More details: [http://www.copyrighthistory.org/cgi-
bin/kleioc/0010/exec/aus...](http://www.copyrighthistory.org/cgi-
bin/kleioc/0010/exec/ausgabe/%22f_1862%22)

------
bugsy
The commentary I have read this last week on this case seems to all take one
side or the other and makes absolutist claims for either. There are certainly
many such cases in copyright law where things are obvious and the result of a
court case clear in advance to those knowledgable of copyright law. This is
not one of those cases, it is more subtle.

The work is derivative, but he claims it is not a copy that has been filtered
with an algorithm, he hired an artist to recreate it pixel by pixel by hand.

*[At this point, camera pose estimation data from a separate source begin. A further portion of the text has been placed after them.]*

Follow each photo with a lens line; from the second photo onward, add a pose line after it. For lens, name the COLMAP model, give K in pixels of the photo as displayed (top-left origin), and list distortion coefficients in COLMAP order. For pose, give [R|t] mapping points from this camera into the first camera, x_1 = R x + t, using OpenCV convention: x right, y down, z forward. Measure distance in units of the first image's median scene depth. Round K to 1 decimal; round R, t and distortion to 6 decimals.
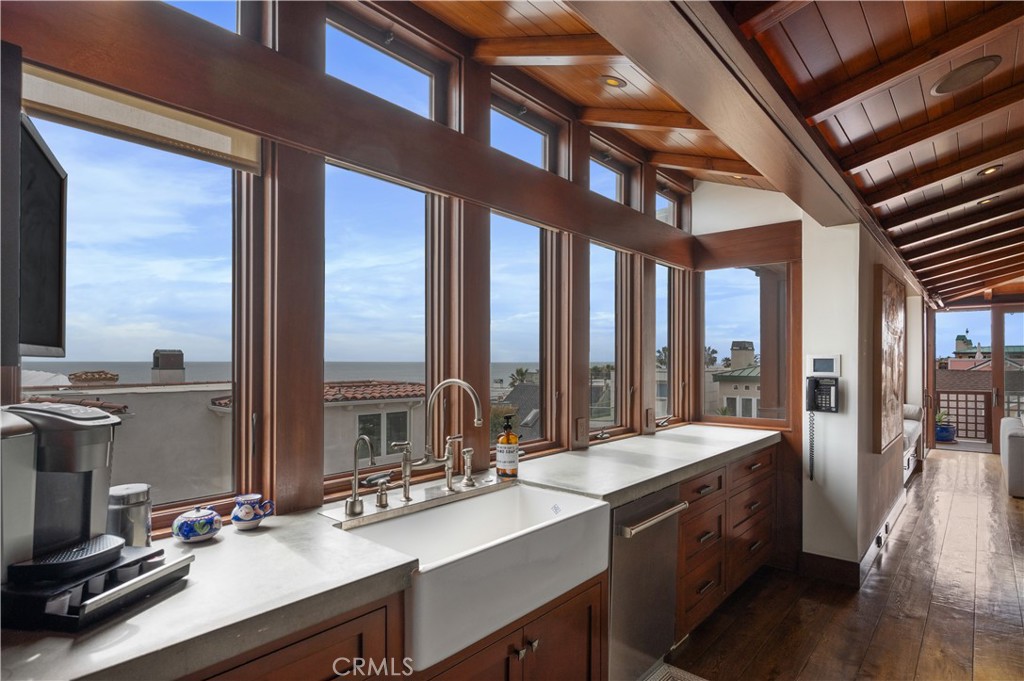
lens RADIAL K [[548.6, 0, 510.7], [0, 548.6, 363.2], [0, 0, 1]] dist [-0.000258, -0.000051]
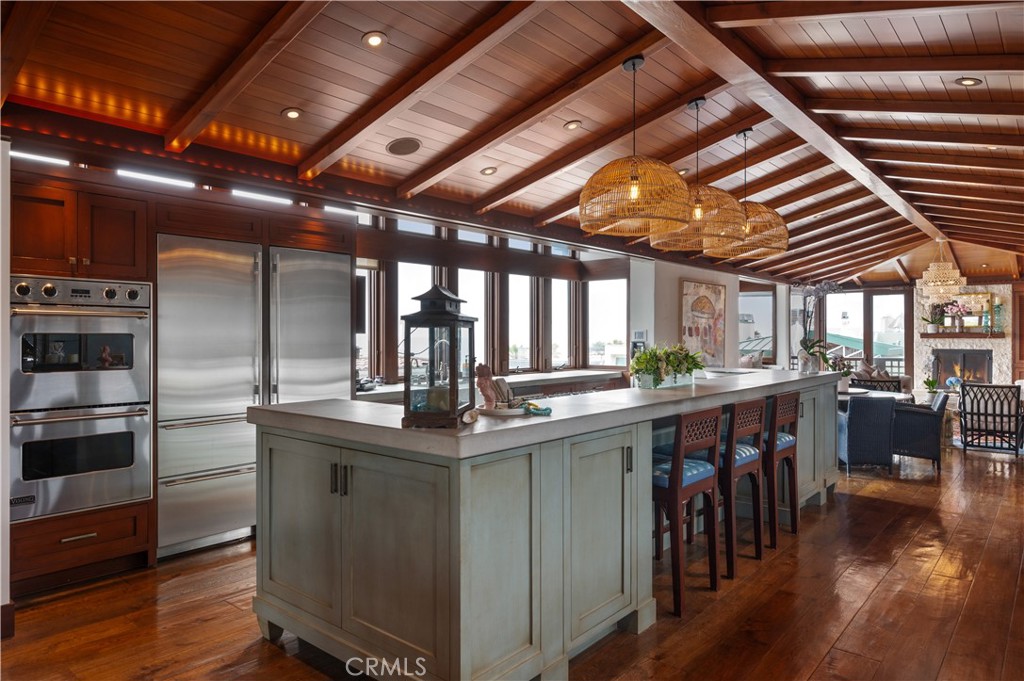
lens RADIAL K [[638.9, 0, 512.0], [0, 638.9, 340.5], [0, 0, 1]] dist [0.002702, 0.000851]
pose [[0.999962, -0.008217, -0.002811, 0.119625], [0.008224, 0.999963, 0.002600, 0.009926], [0.002790, -0.002623, 0.999993, -1.054006]]
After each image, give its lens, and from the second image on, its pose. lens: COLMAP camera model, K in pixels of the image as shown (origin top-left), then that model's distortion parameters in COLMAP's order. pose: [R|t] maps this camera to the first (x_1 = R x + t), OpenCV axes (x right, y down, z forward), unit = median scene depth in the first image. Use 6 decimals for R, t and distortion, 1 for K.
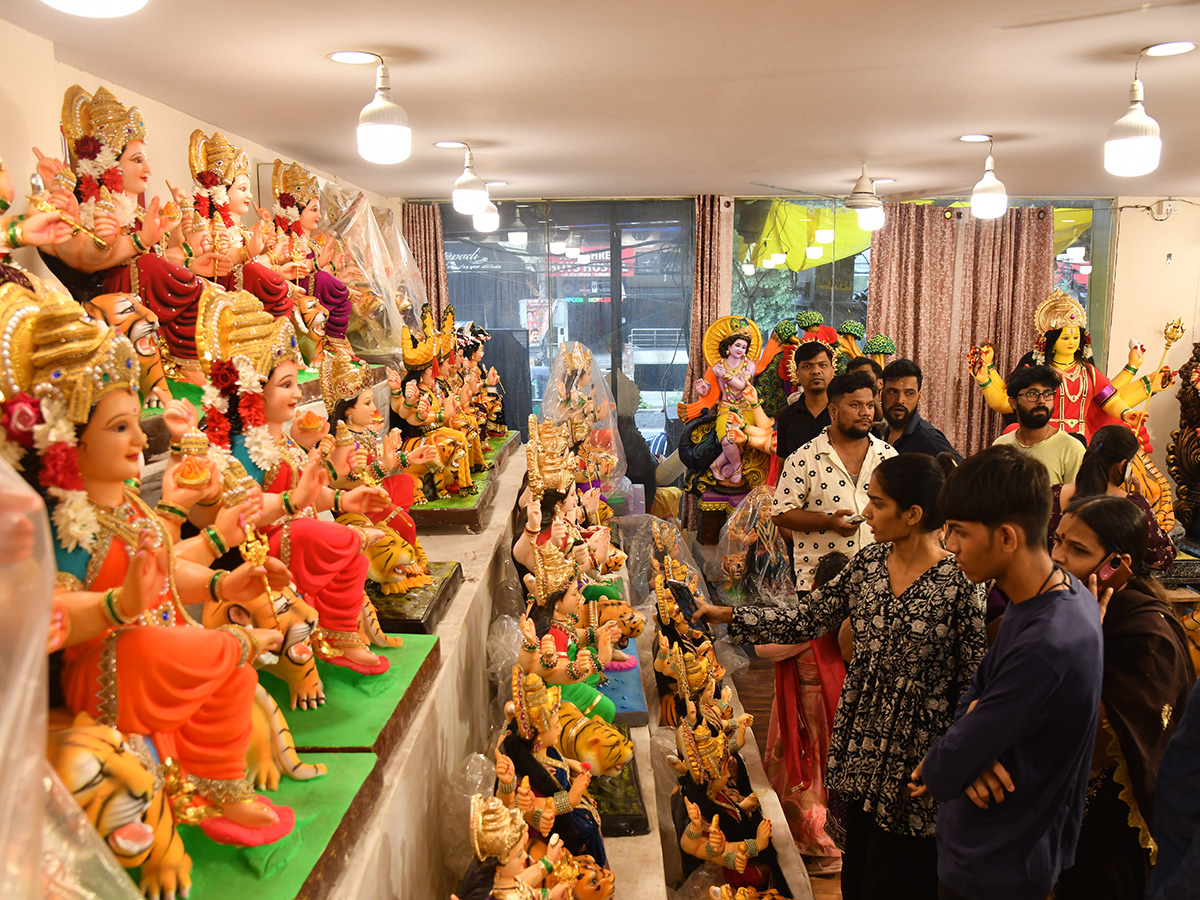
lens RADIAL K [[998.4, 0, 622.3], [0, 998.4, 515.9], [0, 0, 1]] dist [-0.110048, 0.057863]
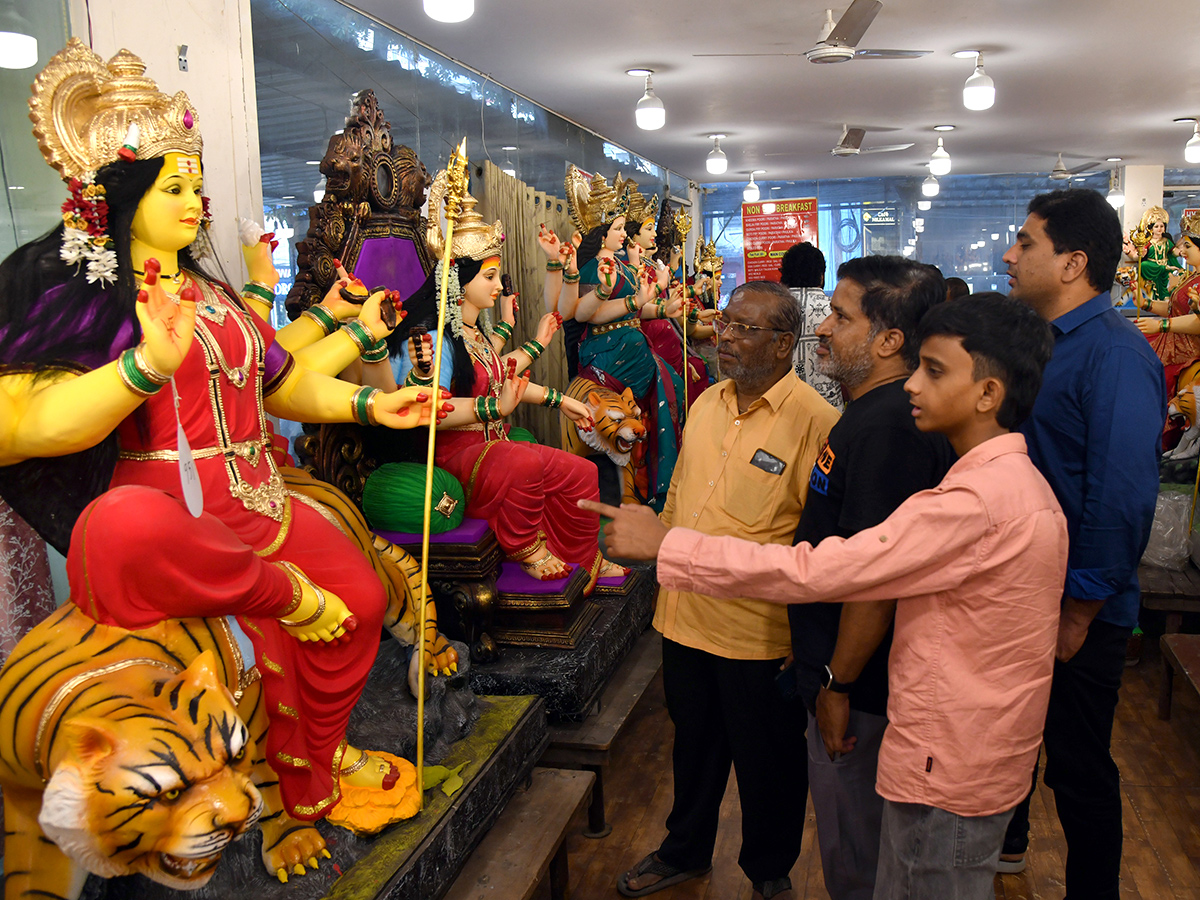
lens RADIAL K [[1006.8, 0, 695.3], [0, 1006.8, 447.3], [0, 0, 1]] dist [-0.114786, 0.065671]
pose [[0.169068, -0.142499, 0.975249, 0.255521], [0.222952, 0.969374, 0.102990, -0.147699], [-0.960057, 0.200021, 0.195660, 1.206166]]
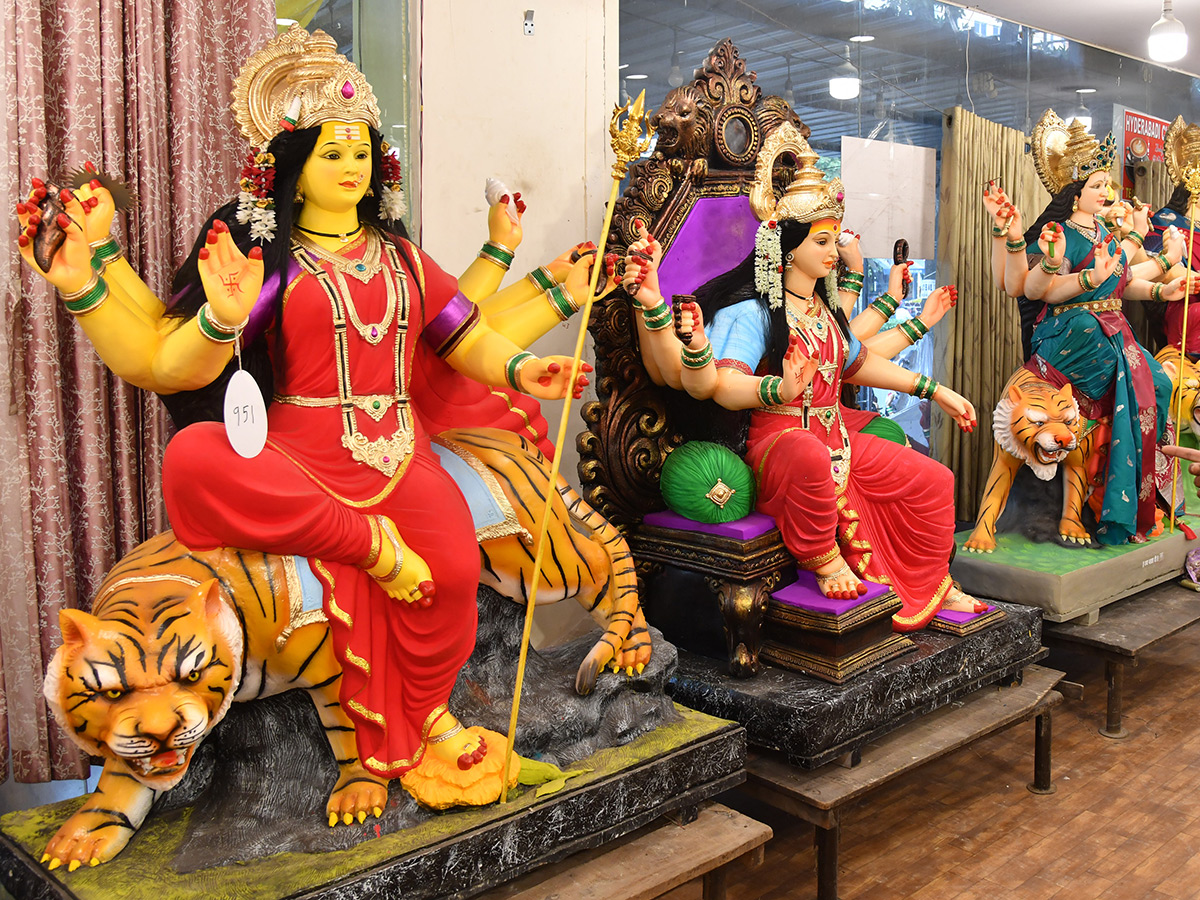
lens RADIAL K [[1170.6, 0, 726.9], [0, 1170.6, 384.8], [0, 0, 1]] dist [-0.119915, 0.079432]
pose [[0.699462, -0.058689, 0.712256, 0.399769], [0.137550, 0.989044, -0.053584, -0.098135], [-0.701308, 0.135451, 0.699872, 0.969968]]
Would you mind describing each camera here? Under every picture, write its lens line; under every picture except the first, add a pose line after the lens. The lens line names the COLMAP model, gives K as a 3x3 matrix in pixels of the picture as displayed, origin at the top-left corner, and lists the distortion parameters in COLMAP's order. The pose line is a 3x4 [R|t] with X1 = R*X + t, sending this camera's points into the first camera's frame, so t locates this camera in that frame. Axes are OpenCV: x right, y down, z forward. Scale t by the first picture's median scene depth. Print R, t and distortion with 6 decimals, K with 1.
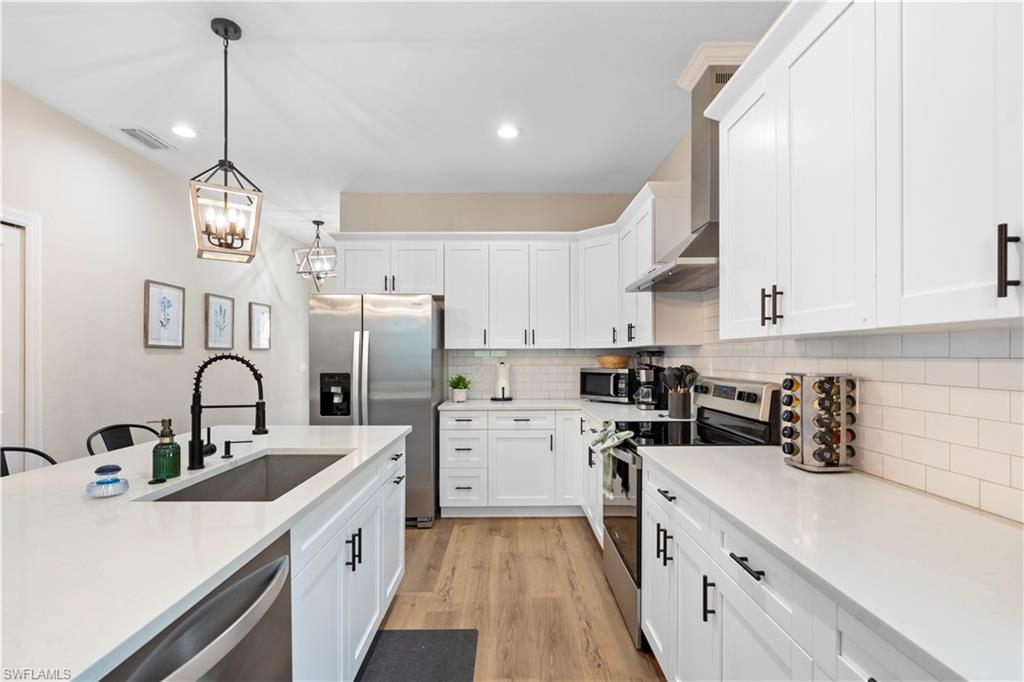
lens RADIAL K [[463.5, 0, 513.2], [0, 463.5, 355.0], [0, 0, 1]] dist [-0.001481, -0.000033]
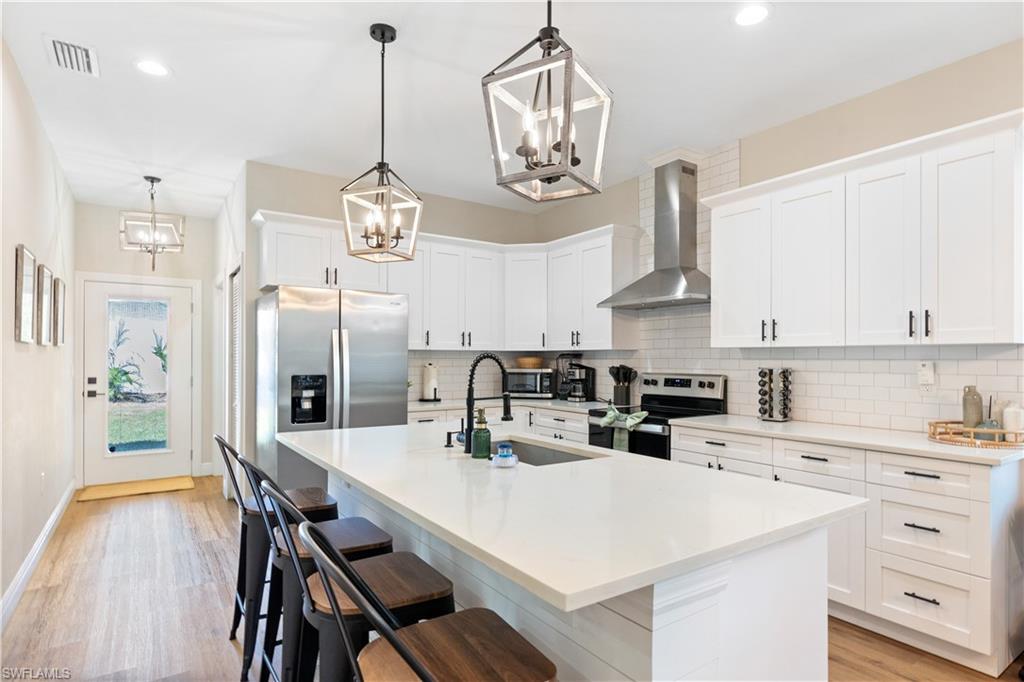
lens RADIAL K [[542.2, 0, 514.1], [0, 542.2, 357.9], [0, 0, 1]] dist [-0.001872, -0.000294]
pose [[0.831563, 0.004579, 0.555412, -0.640023], [-0.005739, 0.999983, 0.000349, 0.002588], [-0.555401, -0.003477, 0.831575, -0.091076]]
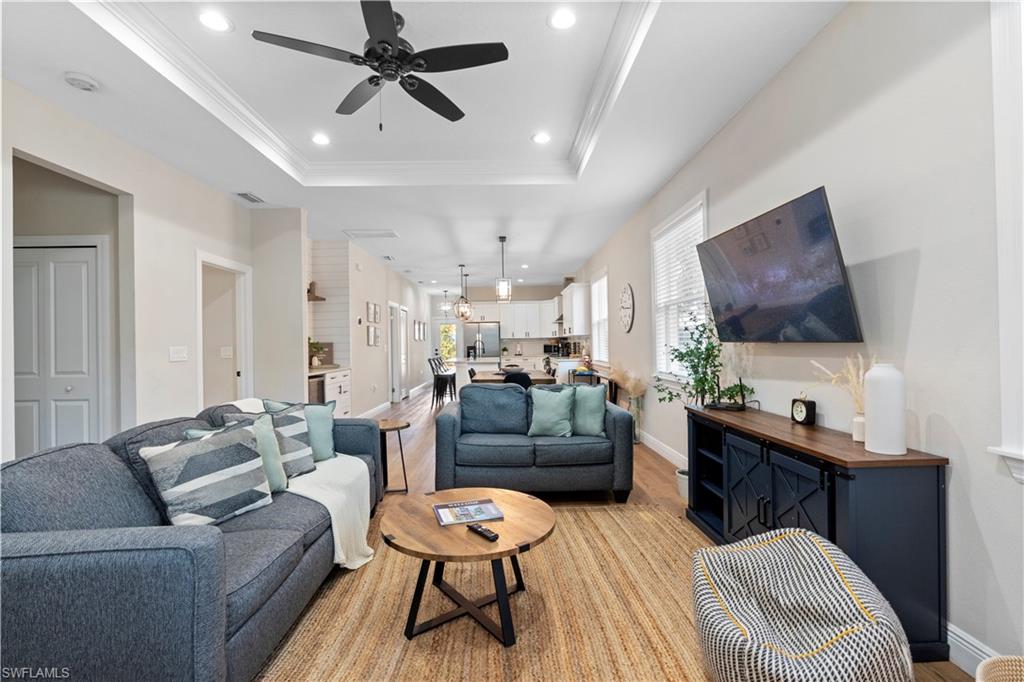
lens RADIAL K [[461.4, 0, 512.0], [0, 461.4, 341.0], [0, 0, 1]] dist [0.000114, 0.000128]
pose [[0.999816, -0.017665, 0.007517, -0.106629], [0.017686, 0.999840, -0.002770, 0.015044], [-0.007467, 0.002903, 0.999968, -2.458265]]
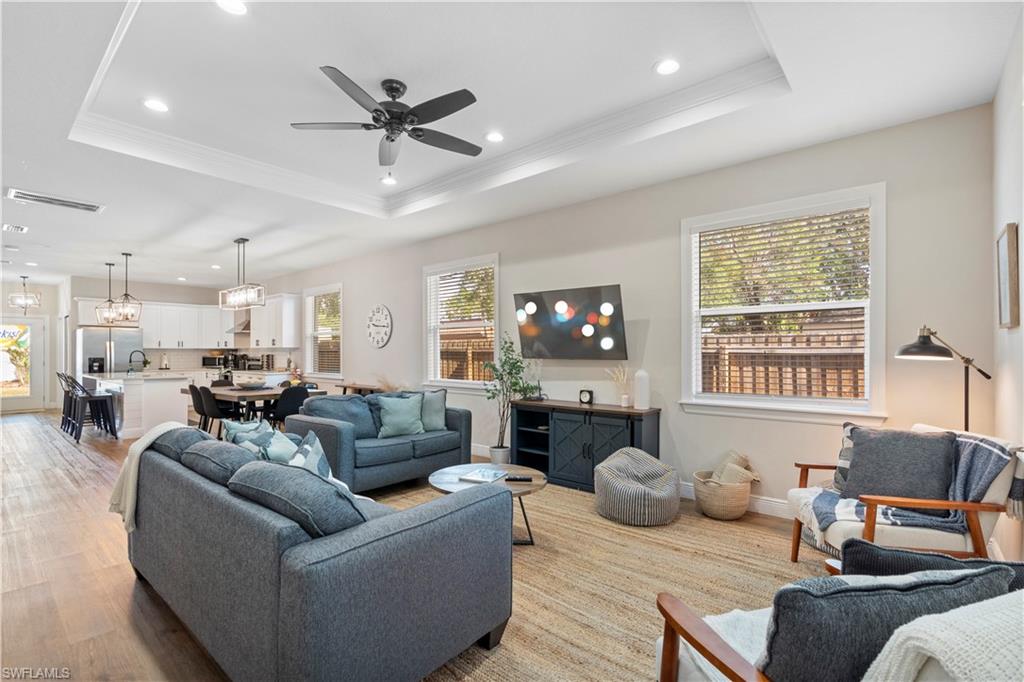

Thus it's like an impressionist painting of a realistic photo. A substantial
difference. Is it fair use? Fair use looks at many things not just one. Given
that it's transformative to comment on what is being done to the music as
well, and it's a non-commercial project (income went to pay costs and
remaining profit went to charitable something or another), it might be fair
use. Or it might not. This would have to be resolved in court because it's an
edge case. It's not cut and dried who would win this case.